HOW TO COMPLETE THIS TASK:
Please repeat each of the records that follow, exactly as written.

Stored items
Content starts
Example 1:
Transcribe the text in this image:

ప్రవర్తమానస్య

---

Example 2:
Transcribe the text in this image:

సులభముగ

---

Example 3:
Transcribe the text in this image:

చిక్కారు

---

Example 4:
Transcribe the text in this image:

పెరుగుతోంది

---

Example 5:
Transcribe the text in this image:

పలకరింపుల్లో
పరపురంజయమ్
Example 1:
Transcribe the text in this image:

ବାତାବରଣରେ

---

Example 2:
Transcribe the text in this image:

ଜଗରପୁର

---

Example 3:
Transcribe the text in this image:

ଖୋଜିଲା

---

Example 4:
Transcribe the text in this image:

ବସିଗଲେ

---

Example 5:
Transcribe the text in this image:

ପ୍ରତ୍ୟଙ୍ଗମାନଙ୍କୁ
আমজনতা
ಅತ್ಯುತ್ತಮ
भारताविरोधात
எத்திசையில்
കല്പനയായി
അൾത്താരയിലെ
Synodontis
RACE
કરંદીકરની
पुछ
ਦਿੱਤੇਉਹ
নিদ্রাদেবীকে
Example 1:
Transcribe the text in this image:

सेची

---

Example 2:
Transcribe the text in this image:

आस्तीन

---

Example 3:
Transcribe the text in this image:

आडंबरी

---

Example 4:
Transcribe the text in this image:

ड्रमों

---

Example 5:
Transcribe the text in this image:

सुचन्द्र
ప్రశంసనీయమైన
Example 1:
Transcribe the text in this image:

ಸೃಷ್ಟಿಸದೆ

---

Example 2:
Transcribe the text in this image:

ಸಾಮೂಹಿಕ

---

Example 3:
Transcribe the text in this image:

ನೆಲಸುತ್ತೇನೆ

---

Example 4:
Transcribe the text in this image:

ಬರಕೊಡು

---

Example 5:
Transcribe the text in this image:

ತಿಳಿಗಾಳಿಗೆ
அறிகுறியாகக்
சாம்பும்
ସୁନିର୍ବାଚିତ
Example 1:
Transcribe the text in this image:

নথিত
Content ends
REPLY:
Example 1:
Transcribe the text in this image:

ప్రవర్తమానస్య

---

Example 2:
Transcribe the text in this image:

సులభముగ

---

Example 3:
Transcribe the text in this image:

చిక్కారు

---

Example 4:
Transcribe the text in this image:

పెరుగుతోంది

---

Example 5:
Transcribe the text in this image:

పలకరింపుల్లో
పరపురంజయమ్
Example 1:
Transcribe the text in this image:

ବାତାବରଣରେ

---

Example 2:
Transcribe the text in this image:

ଜଗରପୁର

---

Example 3:
Transcribe the text in this image:

ଖୋଜିଲା

---

Example 4:
Transcribe the text in this image:

ବସିଗଲେ

---

Example 5:
Transcribe the text in this image:

ପ୍ରତ୍ୟଙ୍ଗମାନଙ୍କୁ
আমজনতা
ಅತ್ಯುತ್ತಮ
भारताविरोधात
எத்திசையில்
കല്പനയായി
അൾത്താരയിലെ
Synodontis
RACE
કરંદીકરની
पुछ
ਦਿੱਤੇਉਹ
নিদ্রাদেবীকে
Example 1:
Transcribe the text in this image:

सेची

---

Example 2:
Transcribe the text in this image:

आस्तीन

---

Example 3:
Transcribe the text in this image:

आडंबरी

---

Example 4:
Transcribe the text in this image:

ड्रमों

---

Example 5:
Transcribe the text in this image:

सुचन्द्र
ప్రశంసనీయమైన
Example 1:
Transcribe the text in this image:

ಸೃಷ್ಟಿಸದೆ

---

Example 2:
Transcribe the text in this image:

ಸಾಮೂಹಿಕ

---

Example 3:
Transcribe the text in this image:

ನೆಲಸುತ್ತೇನೆ

---

Example 4:
Transcribe the text in this image:

ಬರಕೊಡು

---

Example 5:
Transcribe the text in this image:

ತಿಳಿಗಾಳಿಗೆ
அறிகுறியாகக்
சாம்பும்
ସୁନିର୍ବାଚିତ
Example 1:
Transcribe the text in this image:

নথিত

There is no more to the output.